Anadolu'da yetişen büyük velîlerden. Karabaşvelî'nin oğlu ve halîfesidir. Babasından ve başka âlimlerden zâhirî ilimleri tahsîl etti. Tasavvuf yolunda, babasının yanında kemâle geldi. Doğum târihi ve yeri bilinmemektedir. 1690 (H.1102) senesinde Sokullu Mehmed Paşa dergâhına hoca olarak tâyin edildi. Beş sene burada halkı doğru yola sevk etmek için vaaz ve nasîhatta bulundu. Sonra Orduyu Hümâyûn'a tâyin edildi. Orada da vaaz ve nasîhatlarına devâm etti. 1702 (H.1114) senesinde İstanbul'da vefât etti. Üsküdar'daki Nasûhî dergâhında bulunan kabristana defnedildi.
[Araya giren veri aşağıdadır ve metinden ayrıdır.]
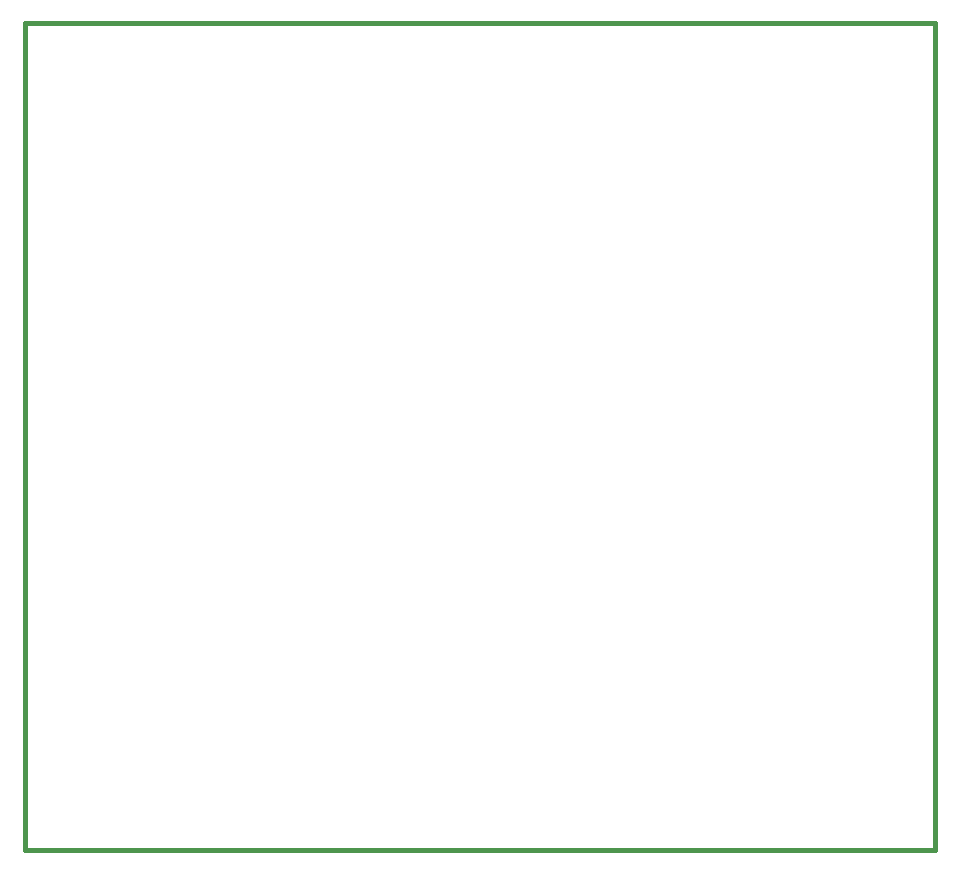
<source format=gm1>
G04*
G04 #@! TF.GenerationSoftware,Altium Limited,Altium Designer,20.0.13 (296)*
G04*
G04 Layer_Color=16711935*
%FSLAX44Y44*%
%MOMM*%
G71*
G01*
G75*
%ADD13C,0.4000*%
D13*
X4269740Y384810D02*
X5039740D01*
Y1084810D01*
X4269740D02*
X5039740D01*
X4269740D02*
X4269740Y384810D01*
M02*

</source>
Mustafa Mânevî Efendi, ârif ve kâmil bir zât idi. Doğru sözü söylemekten aslâ çekinmezdi. Güzel manzûmeleri vardır. Muhyiddîni Arabî'nin Füsûs adlı eserine şerh yazdı. Müretteb bir dîvânı vardır.
Mustafa Mânevî Efendinin şiirlerinden bir bölüm: Selâm eyle
Sabâ! Vakti seher ol zülfi cânâne selâm eyle, Yolun uğrarsa koş! Arşı Rahmâna selâm eyle,
Seherde bülbüli şeydâyı tahrîk eyledim bildim, İden ol gulgule feryâd u efgâne selâm eyle.
Medîne şehrine var Ravdaı pâke sürüp yüzler, Varıp, ol hâki pâyı rûhı sultâna selâm eyle.
Ebû Bekr, Ömer, Osmân, Ali ile Hasan Hüseyin, Cenâbı Fâtıma ol binti cânâne selâm eyle.
Süheybi Rûm u Ammâr ibni Yâsir, Hamze vü Abbâs, Bütün ahbâb ile ervâhı ihvâna selâm eyle.
Azizim Hazreti pîrim, efendim hâkine yüz sür, Derûnî iştiyâk ile o cânâne selâm eyle,
Varıp ol, Kâbetullah'ı ziyâret kıl, tavâf eyle, Safâ vü Merve'de sa'y eyle, kurbâna selâm eyle.